Risque de cancer du sein en cas d’hyperprolactinémie ?

La prolactine, sécrétée par l’hypophyse, est une hormone essentielle au développement de la glande mammaire et à la lactogénèse par le biais de récepteurs spécifiques. Chez les rongeurs et dans des modèles humains de culture cellulaire, la prolactine contribue à l’initiation, la progression et l’invasion du cancer du sein.

Certaines données épidémiologiques suggèrent que de forts taux de prolactine chez la femme pourraient être liés à une augmentation de cancer du sein avec une association particulière pour les cancers ER+ après la ménopause.

Une équipe danoise vient de publier un beau papier visant à éclaircir la relation entre hyperprolactinémie et cancer du sein (1). Pour ce faire, elle a tout d’abord conduit une étude de cohorte dans la population danoise puis poolé leurs résultats à ceux d’études antérieures après recherche bibliographique.

Ainsi, grâce aux registres de santé tenus dans leur pays, les auteurs ont pu croiser les données afin d’évaluer le risque de cancer du sein dans la population de femmes avec hyperprolactinémie entre 1994 et 2010. Du fait de la faible incidence du cancer du sein chez ces femmes jeunes, les auteurs ont ensuite réalisé une méta-analyse en poolant les résultats obtenus avec ceux des 2 autres études de cohorte.

Dans la première partie de leur article, l’évaluation du risque de cancer du sein chez 2130 femmes présentant une hyperprolactinémie montre un taux similaire à celui de la population générale : RR=0,99 (IC à 95% 0,60-1,52). 20 cas de cancer du sein sont survenus durant la période d’observation, dont 16 chez des femmes âgées de 30 à 49 ans. Le risque absolu de cancer du sein à 5 ans dans la cohorte était de 0,34 (IC à 95% 0,68-1,15).

Dans la seconde partie de l’article, ces résultats ont été poolé à ceux de 2 autres études de cohortes comprenant suffisamment de cas de cancers du sein lors du suivi de femmes présentant une hyperprolactinémie. Il s’agissait d’une étude hollandaise comprenant 1342 patientes traitées par agonistes dopaminergiques pour hyperprolactinémie et d’une étude suédoise suivant 668 femmes hyperprolactinémiques. Le risque de cancer du sein retrouvé y était proche de 1 avec respectivement 1,07 (IC à 95% 0,5-2,03) et 1,09 (IC à 95% 0,60-1,99). La réunion des 3 études permettait de calculer un  risque global de cancer du sein en cas d’hyperprolactinémie : il n’y apparaissait pas de sur-risque de cancer du sein : 1,04 (IC à 95% 0,75-1,43).

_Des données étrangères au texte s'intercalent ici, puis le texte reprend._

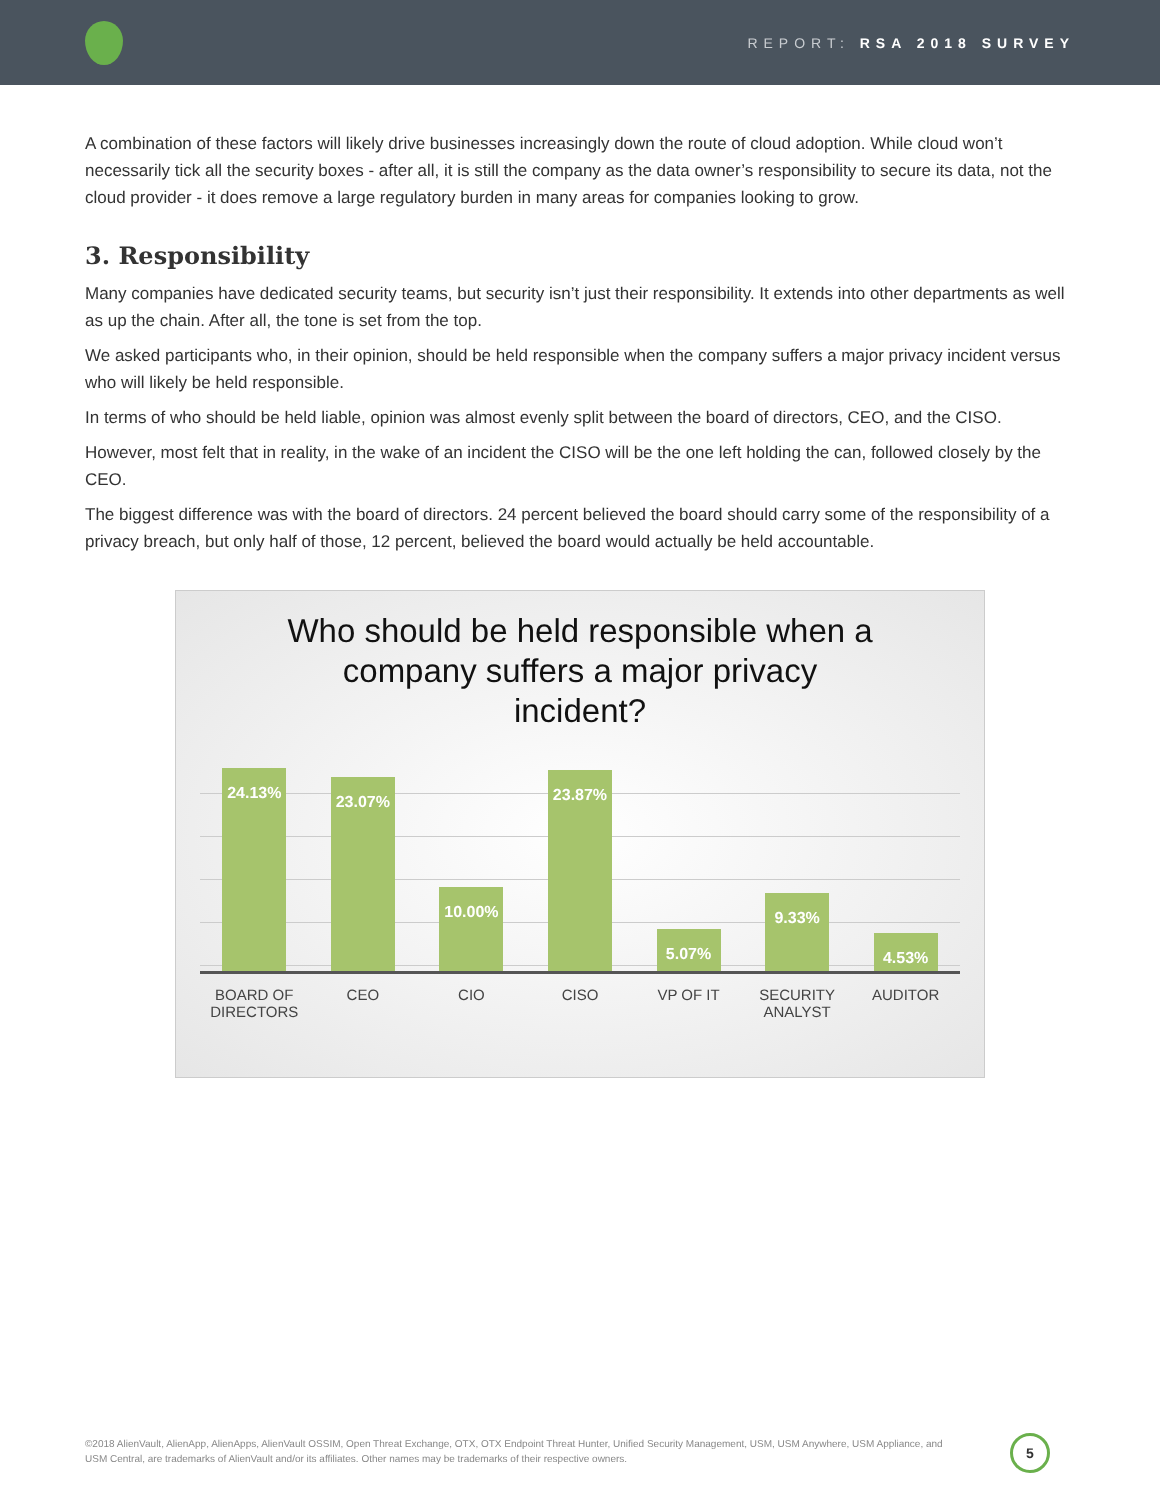REPORT: RSA 2018 SURVEY
A combination of these factors will likely drive businesses increasingly down the route of cloud adoption. While cloud won’t necessarily tick all the security boxes - after all, it is still the company as the data owner’s responsibility to secure its data, not the cloud provider - it does remove a large regulatory burden in many areas for companies looking to grow.
3. Responsibility
Many companies have dedicated security teams, but security isn’t just their responsibility. It extends into other departments as well as up the chain. After all, the tone is set from the top.
We asked participants who, in their opinion, should be held responsible when the company suffers a major privacy incident versus who will likely be held responsible.
In terms of who should be held liable, opinion was almost evenly split between the board of directors, CEO, and the CISO.
However, most felt that in reality, in the wake of an incident the CISO will be the one left holding the can, followed closely by the CEO.
The biggest difference was with the board of directors. 24 percent believed the board should carry some of the responsibility of a privacy breach, but only half of those, 12 percent, believed the board would actually be held accountable.
Who should be held responsible when a
company suffers a major privacy
incident?
24.13%
23.07%
10.00%
23.87%
5.07%
9.33%
4.53%
BOARD OF DIRECTORS
CEO CIO CISO VP OF IT SECURITY ANALYST
AUDITOR
©2018 AlienVault, AlienApp, AlienApps, AlienVault OSSIM, Open Threat Exchange, OTX, OTX Endpoint Threat Hunter, Unified Security Management, USM, USM Anywhere, USM Appliance, and USM Central, are trademarks of AlienVault and/or its affiliates. Other names may be trademarks of their respective owners.
5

Ces données sont cependant discordantes avec des données in vitro et avec une large étude prospective, la Nurses’Health Study. En effet, la prolactine a un effet mitogène dans des cultures de cellules du sein ; de plus, elle inhibe l’apoptose et favorise l’angiogénèse dans des lignées de cellules cancéreuses mammaires ainsi que le développement de métastases dans des modèles animaux. Dans l’étude des Nurses, il existe une association entre les taux de prolactine et le risque de cancer du sein à la fois avant la ménopause (RR=1,5 IC à 95% 1,0-2,5) et après la ménopause (RR=1,3 IC à 95% 1,0-1,8).

Les auteurs proposent plusieurs explications à cette discordance : - une hyperprolactinémie prolongée favorise un hypogonadisme or la diminution des taux d’estrogènes réduit le risque de cancer du sein, - si l’hyperprolactinémie est traitée efficacement, le risque potentiellement associé redeviendrait identique à celui de la population des femmes sans hyperprolactinémie, - les femmes présentant une hyperprolactinémie auraient moins de grossesses ou des grossesses retardées et plus souvent recours à une contraception estroprogestative : autant de facteurs de risque possibles de cancer du sein.

Dans cet article, il n’existe donc pas de risque accru de cancer du sein en cas d’hyperprolactinémie ni au sein de la cohorte danoise ni dans la méta-analyse réalisée à la suite. Cependant, le faible incidence de ces pathologies, l’hétérogénéité des populations étudiées, les résultats d’études antérieures et les données biologiques rendent l’interprétation de ce résultat délicate et ne permettent pas de conclure de façon formelle sur l’association hyperprolactinémie-cancer du sein.

 

Dekkers OM, Ehrenstein V, Bengtsen M et al. Breast cancer risk in hyperprolactinemia: a population-based cohort study and meta-analysis of the literature. European J of Endocrinology 2015;173:296-273.